───── Provided data
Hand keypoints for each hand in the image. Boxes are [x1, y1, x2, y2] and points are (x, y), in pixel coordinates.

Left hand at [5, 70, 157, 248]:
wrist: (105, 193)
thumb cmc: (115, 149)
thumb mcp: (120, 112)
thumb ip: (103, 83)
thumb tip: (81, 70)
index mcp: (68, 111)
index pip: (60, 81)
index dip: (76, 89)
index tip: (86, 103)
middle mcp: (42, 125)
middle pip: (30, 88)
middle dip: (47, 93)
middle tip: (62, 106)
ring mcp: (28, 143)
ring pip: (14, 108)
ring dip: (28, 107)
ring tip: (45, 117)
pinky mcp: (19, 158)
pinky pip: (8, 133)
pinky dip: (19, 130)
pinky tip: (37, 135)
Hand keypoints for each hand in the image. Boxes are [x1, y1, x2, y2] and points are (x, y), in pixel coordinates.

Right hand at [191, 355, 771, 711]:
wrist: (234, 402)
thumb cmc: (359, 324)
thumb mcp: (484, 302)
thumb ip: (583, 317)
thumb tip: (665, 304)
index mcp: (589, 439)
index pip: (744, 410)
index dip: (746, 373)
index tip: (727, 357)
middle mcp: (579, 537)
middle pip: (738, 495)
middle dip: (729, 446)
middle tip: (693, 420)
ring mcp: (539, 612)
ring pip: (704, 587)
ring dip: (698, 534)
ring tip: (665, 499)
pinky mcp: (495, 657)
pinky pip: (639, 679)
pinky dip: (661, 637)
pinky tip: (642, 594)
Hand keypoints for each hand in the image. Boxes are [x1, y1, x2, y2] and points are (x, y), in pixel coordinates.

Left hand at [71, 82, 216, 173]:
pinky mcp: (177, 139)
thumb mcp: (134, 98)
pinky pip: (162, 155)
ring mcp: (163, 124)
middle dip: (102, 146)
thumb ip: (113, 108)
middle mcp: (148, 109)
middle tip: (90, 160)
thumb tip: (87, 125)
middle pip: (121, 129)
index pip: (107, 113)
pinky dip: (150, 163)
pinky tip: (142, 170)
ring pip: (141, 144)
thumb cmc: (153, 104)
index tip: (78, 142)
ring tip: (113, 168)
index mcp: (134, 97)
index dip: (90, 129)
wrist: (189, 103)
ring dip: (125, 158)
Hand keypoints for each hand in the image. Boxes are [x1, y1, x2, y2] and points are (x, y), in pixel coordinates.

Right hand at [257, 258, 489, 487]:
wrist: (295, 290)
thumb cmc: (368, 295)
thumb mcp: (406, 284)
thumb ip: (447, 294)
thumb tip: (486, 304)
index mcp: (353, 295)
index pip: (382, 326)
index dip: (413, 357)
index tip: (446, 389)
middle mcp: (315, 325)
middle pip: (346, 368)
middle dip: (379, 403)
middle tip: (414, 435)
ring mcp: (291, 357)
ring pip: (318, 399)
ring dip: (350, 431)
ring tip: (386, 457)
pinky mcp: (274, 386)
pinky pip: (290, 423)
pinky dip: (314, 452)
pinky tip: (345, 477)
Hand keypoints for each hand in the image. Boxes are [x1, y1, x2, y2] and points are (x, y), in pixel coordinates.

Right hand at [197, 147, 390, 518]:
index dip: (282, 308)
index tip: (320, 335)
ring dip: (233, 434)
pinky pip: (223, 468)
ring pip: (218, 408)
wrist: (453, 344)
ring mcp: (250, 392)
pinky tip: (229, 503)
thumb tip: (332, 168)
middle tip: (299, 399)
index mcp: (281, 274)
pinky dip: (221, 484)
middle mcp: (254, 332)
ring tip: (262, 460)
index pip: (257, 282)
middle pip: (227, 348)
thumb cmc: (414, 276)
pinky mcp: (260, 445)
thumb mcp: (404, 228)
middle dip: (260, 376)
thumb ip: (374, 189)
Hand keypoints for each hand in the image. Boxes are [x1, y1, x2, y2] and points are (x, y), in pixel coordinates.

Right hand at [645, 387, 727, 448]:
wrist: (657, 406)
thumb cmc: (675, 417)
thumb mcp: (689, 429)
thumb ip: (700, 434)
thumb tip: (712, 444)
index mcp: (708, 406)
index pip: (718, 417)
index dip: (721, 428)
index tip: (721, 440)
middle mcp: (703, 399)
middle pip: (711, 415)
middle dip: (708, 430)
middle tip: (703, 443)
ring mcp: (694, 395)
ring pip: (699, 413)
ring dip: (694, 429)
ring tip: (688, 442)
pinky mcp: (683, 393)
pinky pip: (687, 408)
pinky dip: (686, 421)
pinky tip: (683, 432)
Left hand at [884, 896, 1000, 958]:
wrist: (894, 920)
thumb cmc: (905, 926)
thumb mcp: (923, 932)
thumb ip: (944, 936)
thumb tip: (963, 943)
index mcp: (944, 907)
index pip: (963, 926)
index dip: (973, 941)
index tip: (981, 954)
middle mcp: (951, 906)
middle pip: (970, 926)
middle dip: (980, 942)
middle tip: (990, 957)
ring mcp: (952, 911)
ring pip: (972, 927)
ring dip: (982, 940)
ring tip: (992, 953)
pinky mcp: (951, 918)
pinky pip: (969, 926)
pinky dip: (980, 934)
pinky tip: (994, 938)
──────────
• Your objective:
Retype the records above, but only those lines that fall between the line containing "wrist: (105, 193)" and the line containing "pinky tip: (642, 594)", with both of those lines included, exactly as written.

• Exercise solution:
wrist: (105, 193)
thumb cmc: (115, 149)
thumb mcp: (120, 112)
thumb ip: (103, 83)
thumb tip: (81, 70)
index mcp: (68, 111)
index pip: (60, 81)
index dip: (76, 89)
index tip: (86, 103)
middle mcp: (42, 125)
middle pip: (30, 88)
middle dip: (47, 93)
middle tip: (62, 106)
ring mcp: (28, 143)
ring pip: (14, 108)
ring dip: (28, 107)
ring tip: (45, 117)
pinky mcp: (19, 158)
pinky pip: (8, 133)
pinky dip: (19, 130)
pinky tip: (37, 135)
Hand keypoints for each hand in the image. Boxes are [x1, y1, x2, y2] and points are (x, y), in pixel coordinates.

Right hand at [191, 355, 771, 711]:
wrist: (234, 402)
thumb cmc: (359, 324)
thumb mcp: (484, 302)
thumb ip: (583, 317)
thumb tip: (665, 304)
index mcp: (589, 439)
index pip: (744, 410)
index dip: (746, 373)
index tip: (727, 357)
middle mcp: (579, 537)
middle pip: (738, 495)
middle dip: (729, 446)
middle tip: (693, 420)
ring mcp: (539, 612)
ring pip: (704, 587)
ring dip: (698, 534)
ring tip: (665, 499)
pinky mcp: (495, 657)
pinky pip: (639, 679)
pinky dip: (661, 637)
pinky tip: (642, 594)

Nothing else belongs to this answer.